We’ve been told over and over again that all white people are racist. We’ve also been told over and over that people who aren’t white can’t possibly be racist. Of course, both these claims are absolute bovine excrement. However, they have created a fear of appearing to be racist, which makes people do stupid things.
A Washington Post article reports that a 91-year-old Mexican man was brutally attacked in the U.S. by someone with a brick, and that the woman who allegedly conducted the attack yelled: “Go back to your country.”
A hate crime, right? Well, no — it seems the attacker was a black woman.
The man, permanent American resident Rodolfo Rodriguez, apparently bumped the woman’s daughter on the sidewalk and was beaten for his transgressions. The attacker’s race wasn’t mentioned until the article’s fifth paragraph.
We’ve seen other hate crimes reported by the media that later turned out to be hoaxes, yet the early news reports had prominently mentioned the race and gender of the attackers — all white men.

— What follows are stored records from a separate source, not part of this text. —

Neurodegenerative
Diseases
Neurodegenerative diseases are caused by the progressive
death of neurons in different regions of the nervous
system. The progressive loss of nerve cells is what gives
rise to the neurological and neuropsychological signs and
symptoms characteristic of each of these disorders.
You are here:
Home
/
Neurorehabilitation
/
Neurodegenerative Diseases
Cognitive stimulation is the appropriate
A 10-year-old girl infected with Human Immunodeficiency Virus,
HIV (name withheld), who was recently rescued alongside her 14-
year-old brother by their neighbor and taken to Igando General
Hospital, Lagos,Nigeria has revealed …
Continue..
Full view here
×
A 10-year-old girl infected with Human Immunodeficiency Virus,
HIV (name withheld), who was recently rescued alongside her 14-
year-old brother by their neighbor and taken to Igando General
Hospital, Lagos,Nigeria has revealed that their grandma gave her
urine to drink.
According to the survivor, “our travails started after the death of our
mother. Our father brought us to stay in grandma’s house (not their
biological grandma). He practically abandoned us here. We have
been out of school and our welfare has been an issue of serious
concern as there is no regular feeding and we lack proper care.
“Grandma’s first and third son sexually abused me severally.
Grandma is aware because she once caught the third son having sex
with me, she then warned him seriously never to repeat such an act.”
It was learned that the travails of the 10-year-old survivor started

In this case, why place the attacker’s race so low?
A fear of appearing racist by spotlighting a crime committed by a black woman.

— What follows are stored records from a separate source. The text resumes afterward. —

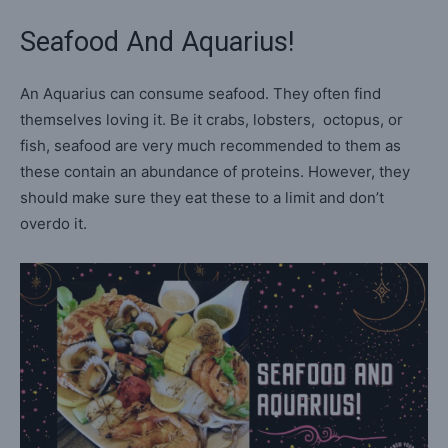
Seafood And Aquarius!
An Aquarius can consume seafood. They often find
themselves loving it. Be it crabs, lobsters, octopus, or
fish, seafood are very much recommended to them as
these contain an abundance of proteins. However, they
should make sure they eat these to a limit and don’t
overdo it.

You see, newspaper articles are generally written in the Inverted Pyramid format. The most important information is at the top, and details are added to the story in order of importance. The idea is that people will only read a bit of each article and then move on to the next one, so you give them as much key information as possible first.
Providing the race of the attacker in an article describing a hate incident in the fifth paragraph, rather than the first or the headline, allows the readers to imply that the attacker was white.
What I do know, however, is that had this been a white man who beat this poor gentleman so savagely, it would read very differently.